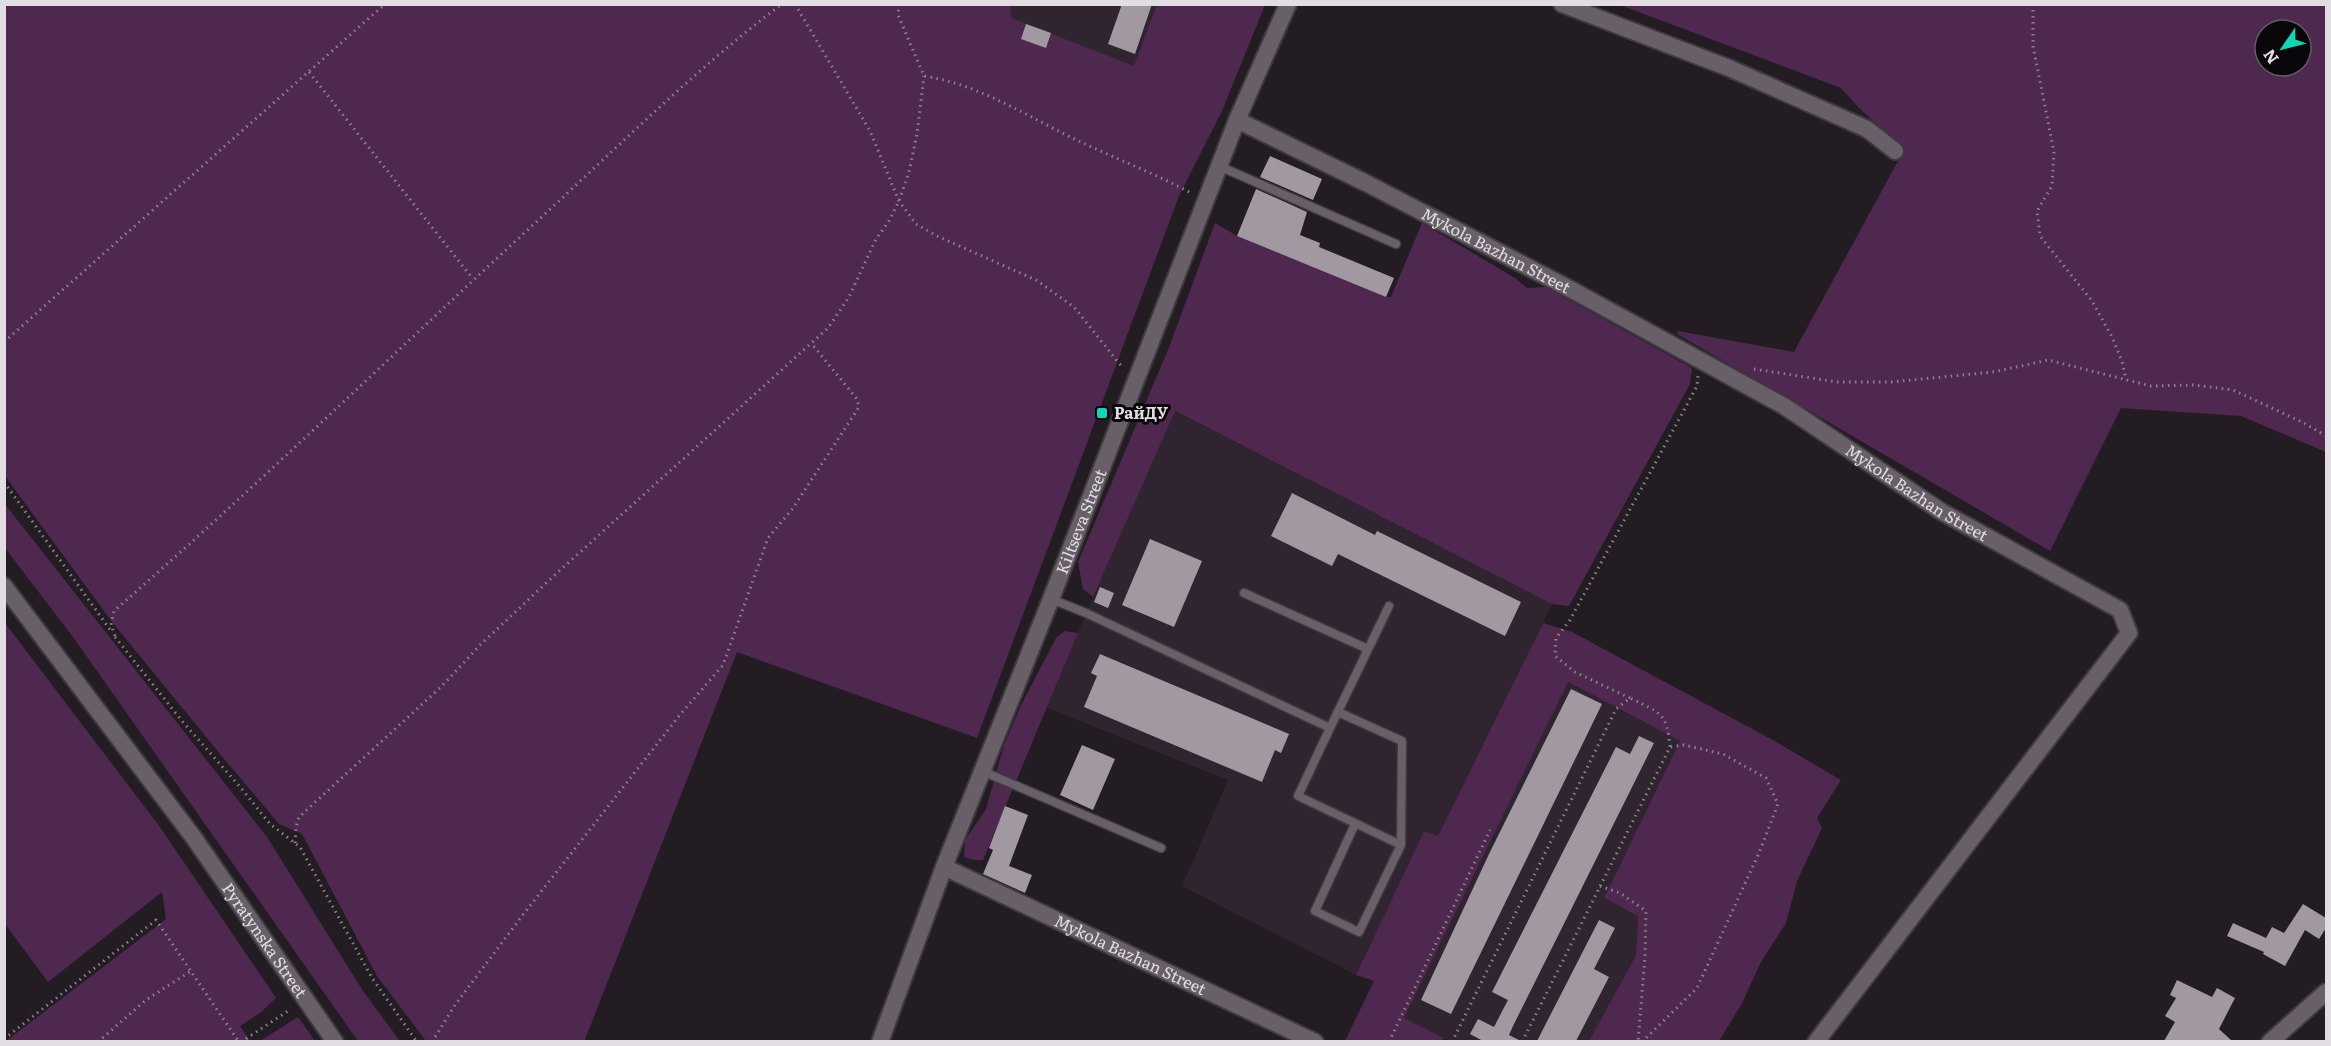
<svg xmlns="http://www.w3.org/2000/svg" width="2331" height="1046" font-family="Literata,serif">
	<rect width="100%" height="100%" fill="#231c23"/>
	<path fill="#302430" d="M963 5H1193L1157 102Z
		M1174 411 1552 604 1438 836 1424 831 1356 975 1182 886 1228 780 1047 708 1086 613Z
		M1567 682 1680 741 1604 898 1638 916 1636 954 1589 1041H1451L1404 1018Z"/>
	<path fill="#4f2850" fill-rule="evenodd" d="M4 5H1010L1011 18 1134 66 1157 5H1265L1222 111 1179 196 977 738 737 652 584 1042 426 1041 377 976 302 834 279 824 220 754 112 622 5 476Z
		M1620 5H2326V452L2241 416 2121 408 2050 551 1677 334 1678 331 1794 352 1904 150 1859 108 1841 88ZM2265 30H2301V66H2265Z
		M1215 223 1237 236 1386 297H1391L1422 223 1515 278 1527 288 1546 287 1692 368 1690 384 1569 606 1552 604 1175 411 1093 597 1083 589 1078 562 1168 350Z
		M4 503 267 837 363 991 400 1041H358L73 637 5 548Z
		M5 623 160 827 276 998 260 1013 240 1026 250 1041H6L166 919 162 892 48 982 5 924Z
		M1543 623 1572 632 1771 739 1841 780 1817 818 1822 828 1797 881 1786 923 1761 962 1741 1005 1719 1041H1589L1636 955 1638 916 1604 898 1680 741 1568 682 1404 1018 1444 1038 1441 1042 1345 1041 1374 981 1356 975 1424 831 1438 836Z
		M1065 631 1078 633 983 860H974L964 857 965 840 986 809 1004 745 1020 707 1056 638Z
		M298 1017 315 1041H260Z"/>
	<path fill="#a298a2" d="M1122 4H1152L1135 54 1108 44Z
		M1026 24 1051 33 1046 48 1021 39Z
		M1270 156 1322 179 1313 200 1260 177Z
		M1256 189 1307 212 1300 235 1320 243 1319 247 1394 278 1386 297 1237 236Z
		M1292 493 1375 535 1377 531 1521 602 1505 636 1338 554 1332 566 1271 536Z
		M1150 539 1202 561 1174 627 1122 605Z
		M1100 587 1114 593 1108 608 1094 602Z
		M1100 654 1289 734 1281 753 1275 750 1262 782 1084 707 1097 676 1091 673Z
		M1571 689 1602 704 1451 1014 1421 1000 1489 854Z
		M1639 736 1654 743 1513 1026 1509 1035 1521 1041H1483L1470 1034 1478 1019 1494 1027 1508 1000 1492 992 1616 747 1630 754Z
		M1082 745 1115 759 1093 810 1060 795Z
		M1005 806 1028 815 1009 866 1032 875 1025 893 983 874 993 850 989 848Z
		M2303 904 2326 918V928L2319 939 2305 930 2285 966 2263 954 2264 952 2227 936 2233 923 2266 938 2272 927 2284 933Z
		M1599 920 1615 928 1594 969 1609 977 1576 1041H1537Z
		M2177 980 2212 997 2217 988 2235 998 2219 1029 2232 1041H2164L2175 1022 2165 1016 2176 998 2170 995Z"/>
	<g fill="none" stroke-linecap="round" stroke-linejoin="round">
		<g stroke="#3f3a3f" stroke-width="11">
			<path id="service" d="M1219 166 1396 244
				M1244 593 1368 649
				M1051 599 1086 613 1330 728 1389 606
				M1338 712 1402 741 1401 845
				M1330 728 1298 796 1401 845 1359 932 1315 911 1355 824
				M982 771 1161 848"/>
		</g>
		<g stroke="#3f3a3f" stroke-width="20">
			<g id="minor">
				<path d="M1562 4 1729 68 1867 129 1895 151"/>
				<path id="s1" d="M1237 120 1368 184 1572 290 1784 406 1942 512 2120 610 2129 633 1816 1042"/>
				<path id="s2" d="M944 867 1315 1042"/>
				<path d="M2270 1042 2326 992"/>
			</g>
		</g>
		<g stroke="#3f3a3f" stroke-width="20">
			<g id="tertiary">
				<path id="s3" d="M4 586 194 838 335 1042"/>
				<path id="s4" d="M880 1042 944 867 1051 599 1237 120 1288 4"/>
			</g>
		</g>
		<path stroke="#8a848a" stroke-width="3" stroke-dasharray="1.5 4.5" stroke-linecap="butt" d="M795 4 870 131 899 201 916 224 937 236 1036 280 1074 307 1122 367
			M899 4 898 15 924 76C982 85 1031 119 1083 143 1119 160 1156 174 1191 193
			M2033 4V46L2054 152 2052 186 2037 211 2040 236 2092 301 2112 337 2122 361 2126 380
			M309 72 473 279
			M4 342 385 4
			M1754 369 1837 382H1891L1993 372 2048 360 2151 386 2193 385 2233 390 2304 423 2326 436
			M4 482 111 631
			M115 636 111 625 114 611C257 486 394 353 534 224 616 149 693 71 782 4
			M115 637 182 721 241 788 270 824 300 847 372 978 417 1042
			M1630 698 1575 672 1555 656 1556 638 1570 620 1697 386 1698 376
			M295 843 296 827 299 817 442 686 481 644 557 573 828 328 849 297 876 239 889 221 899 201 909 172 917 134 924 76
			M1600 886 1620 893 1646 911 1645 957 1638 1042
			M4 1039 156 920 239 1042
			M98 1042 146 1000 191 971
			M241 1042 291 1009
			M432 1042 455 1005 522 916 679 716 723 665 768 538 793 508 859 407 857 399 811 343
			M1389 1042 1490 830
			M1452 1042 1616 709 1630 698C1660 713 1667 712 1670 747L1522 1042
			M1642 1042 1697 988 1759 853 1778 804 1766 778 1723 754 1684 745 1670 747"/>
		<use href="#service" stroke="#685f68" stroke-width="8"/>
		<use href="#minor" stroke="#685f68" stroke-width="16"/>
		<use href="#tertiary" stroke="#685f68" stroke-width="16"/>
	</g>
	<rect fill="#11d5b4" stroke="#0a070a" stroke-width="2" x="1096" y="407" width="12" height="12" rx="3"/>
	<g text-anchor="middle" stroke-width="6" stroke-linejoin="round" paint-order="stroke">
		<g font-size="16" fill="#e2dde2" stroke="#0a070a">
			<text dy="6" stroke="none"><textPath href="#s1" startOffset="290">Mykola Bazhan Street</textPath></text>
			<text dy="6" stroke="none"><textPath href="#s1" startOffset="776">Mykola Bazhan Street</textPath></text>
			<text dy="6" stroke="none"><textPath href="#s4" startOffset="558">Kiltseva Street</textPath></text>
			<text dy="6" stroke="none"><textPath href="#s3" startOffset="440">Pyratynska Street</textPath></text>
			<text dy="6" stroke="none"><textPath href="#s2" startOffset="206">Mykola Bazhan Street</textPath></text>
		</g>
		<g font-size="16" font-weight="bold" fill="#e2dde2" stroke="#0a070a" text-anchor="start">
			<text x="1114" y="419">РайДУ</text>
		</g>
	</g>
	<rect width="2331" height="1046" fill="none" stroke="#e2dde2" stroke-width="12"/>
	<g transform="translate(2283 48) rotate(235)"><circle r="28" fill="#0a070a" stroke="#605d60" stroke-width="1.5"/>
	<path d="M0-4.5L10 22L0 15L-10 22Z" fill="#11d5b4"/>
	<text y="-9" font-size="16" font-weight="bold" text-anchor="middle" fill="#e2dde2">N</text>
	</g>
</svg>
□ □ □
Omit the pictures; set down each record exactly.

<svg xmlns="http://www.w3.org/2000/svg" width="2331" height="1046" font-family="Literata,serif">
	<rect width="100%" height="100%" fill="#231c23"/>
	<path fill="#302430" d="M963 5H1193L1157 102Z
		M1174 411 1552 604 1438 836 1424 831 1356 975 1182 886 1228 780 1047 708 1086 613Z
		M1567 682 1680 741 1604 898 1638 916 1636 954 1589 1041H1451L1404 1018Z"/>
	<path fill="#4f2850" fill-rule="evenodd" d="M4 5H1010L1011 18 1134 66 1157 5H1265L1222 111 1179 196 977 738 737 652 584 1042 426 1041 377 976 302 834 279 824 220 754 112 622 5 476Z
		M1620 5H2326V452L2241 416 2121 408 2050 551 1677 334 1678 331 1794 352 1904 150 1859 108 1841 88ZM2265 30H2301V66H2265Z
		M1215 223 1237 236 1386 297H1391L1422 223 1515 278 1527 288 1546 287 1692 368 1690 384 1569 606 1552 604 1175 411 1093 597 1083 589 1078 562 1168 350Z
		M4 503 267 837 363 991 400 1041H358L73 637 5 548Z
		M5 623 160 827 276 998 260 1013 240 1026 250 1041H6L166 919 162 892 48 982 5 924Z
		M1543 623 1572 632 1771 739 1841 780 1817 818 1822 828 1797 881 1786 923 1761 962 1741 1005 1719 1041H1589L1636 955 1638 916 1604 898 1680 741 1568 682 1404 1018 1444 1038 1441 1042 1345 1041 1374 981 1356 975 1424 831 1438 836Z
		M1065 631 1078 633 983 860H974L964 857 965 840 986 809 1004 745 1020 707 1056 638Z
		M298 1017 315 1041H260Z"/>
	<path fill="#a298a2" d="M1122 4H1152L1135 54 1108 44Z
		M1026 24 1051 33 1046 48 1021 39Z
		M1270 156 1322 179 1313 200 1260 177Z
		M1256 189 1307 212 1300 235 1320 243 1319 247 1394 278 1386 297 1237 236Z
		M1292 493 1375 535 1377 531 1521 602 1505 636 1338 554 1332 566 1271 536Z
		M1150 539 1202 561 1174 627 1122 605Z
		M1100 587 1114 593 1108 608 1094 602Z
		M1100 654 1289 734 1281 753 1275 750 1262 782 1084 707 1097 676 1091 673Z
		M1571 689 1602 704 1451 1014 1421 1000 1489 854Z
		M1639 736 1654 743 1513 1026 1509 1035 1521 1041H1483L1470 1034 1478 1019 1494 1027 1508 1000 1492 992 1616 747 1630 754Z
		M1082 745 1115 759 1093 810 1060 795Z
		M1005 806 1028 815 1009 866 1032 875 1025 893 983 874 993 850 989 848Z
		M2303 904 2326 918V928L2319 939 2305 930 2285 966 2263 954 2264 952 2227 936 2233 923 2266 938 2272 927 2284 933Z
		M1599 920 1615 928 1594 969 1609 977 1576 1041H1537Z
		M2177 980 2212 997 2217 988 2235 998 2219 1029 2232 1041H2164L2175 1022 2165 1016 2176 998 2170 995Z"/>
	<g fill="none" stroke-linecap="round" stroke-linejoin="round">
		<g stroke="#3f3a3f" stroke-width="11">
			<path id="service" d="M1219 166 1396 244
				M1244 593 1368 649
				M1051 599 1086 613 1330 728 1389 606
				M1338 712 1402 741 1401 845
				M1330 728 1298 796 1401 845 1359 932 1315 911 1355 824
				M982 771 1161 848"/>
		</g>
		<g stroke="#3f3a3f" stroke-width="20">
			<g id="minor">
				<path d="M1562 4 1729 68 1867 129 1895 151"/>
				<path id="s1" d="M1237 120 1368 184 1572 290 1784 406 1942 512 2120 610 2129 633 1816 1042"/>
				<path id="s2" d="M944 867 1315 1042"/>
				<path d="M2270 1042 2326 992"/>
			</g>
		</g>
		<g stroke="#3f3a3f" stroke-width="20">
			<g id="tertiary">
				<path id="s3" d="M4 586 194 838 335 1042"/>
				<path id="s4" d="M880 1042 944 867 1051 599 1237 120 1288 4"/>
			</g>
		</g>
		<path stroke="#8a848a" stroke-width="3" stroke-dasharray="1.5 4.5" stroke-linecap="butt" d="M795 4 870 131 899 201 916 224 937 236 1036 280 1074 307 1122 367
			M899 4 898 15 924 76C982 85 1031 119 1083 143 1119 160 1156 174 1191 193
			M2033 4V46L2054 152 2052 186 2037 211 2040 236 2092 301 2112 337 2122 361 2126 380
			M309 72 473 279
			M4 342 385 4
			M1754 369 1837 382H1891L1993 372 2048 360 2151 386 2193 385 2233 390 2304 423 2326 436
			M4 482 111 631
			M115 636 111 625 114 611C257 486 394 353 534 224 616 149 693 71 782 4
			M115 637 182 721 241 788 270 824 300 847 372 978 417 1042
			M1630 698 1575 672 1555 656 1556 638 1570 620 1697 386 1698 376
			M295 843 296 827 299 817 442 686 481 644 557 573 828 328 849 297 876 239 889 221 899 201 909 172 917 134 924 76
			M1600 886 1620 893 1646 911 1645 957 1638 1042
			M4 1039 156 920 239 1042
			M98 1042 146 1000 191 971
			M241 1042 291 1009
			M432 1042 455 1005 522 916 679 716 723 665 768 538 793 508 859 407 857 399 811 343
			M1389 1042 1490 830
			M1452 1042 1616 709 1630 698C1660 713 1667 712 1670 747L1522 1042
			M1642 1042 1697 988 1759 853 1778 804 1766 778 1723 754 1684 745 1670 747"/>
		<use href="#service" stroke="#685f68" stroke-width="8"/>
		<use href="#minor" stroke="#685f68" stroke-width="16"/>
		<use href="#tertiary" stroke="#685f68" stroke-width="16"/>
	</g>
	<rect fill="#11d5b4" stroke="#0a070a" stroke-width="2" x="1096" y="407" width="12" height="12" rx="3"/>
	<g text-anchor="middle" stroke-width="6" stroke-linejoin="round" paint-order="stroke">
		<g font-size="16" fill="#e2dde2" stroke="#0a070a">
			<text dy="6" stroke="none"><textPath href="#s1" startOffset="290">Mykola Bazhan Street</textPath></text>
			<text dy="6" stroke="none"><textPath href="#s1" startOffset="776">Mykola Bazhan Street</textPath></text>
			<text dy="6" stroke="none"><textPath href="#s4" startOffset="558">Kiltseva Street</textPath></text>
			<text dy="6" stroke="none"><textPath href="#s3" startOffset="440">Pyratynska Street</textPath></text>
			<text dy="6" stroke="none"><textPath href="#s2" startOffset="206">Mykola Bazhan Street</textPath></text>
		</g>
		<g font-size="16" font-weight="bold" fill="#e2dde2" stroke="#0a070a" text-anchor="start">
			<text x="1114" y="419">РайДУ</text>
		</g>
	</g>
	<rect width="2331" height="1046" fill="none" stroke="#e2dde2" stroke-width="12"/>
	<g transform="translate(2283 48) rotate(235)"><circle r="28" fill="#0a070a" stroke="#605d60" stroke-width="1.5"/>
	<path d="M0-4.5L10 22L0 15L-10 22Z" fill="#11d5b4"/>
	<text y="-9" font-size="16" font-weight="bold" text-anchor="middle" fill="#e2dde2">N</text>
	</g>
</svg>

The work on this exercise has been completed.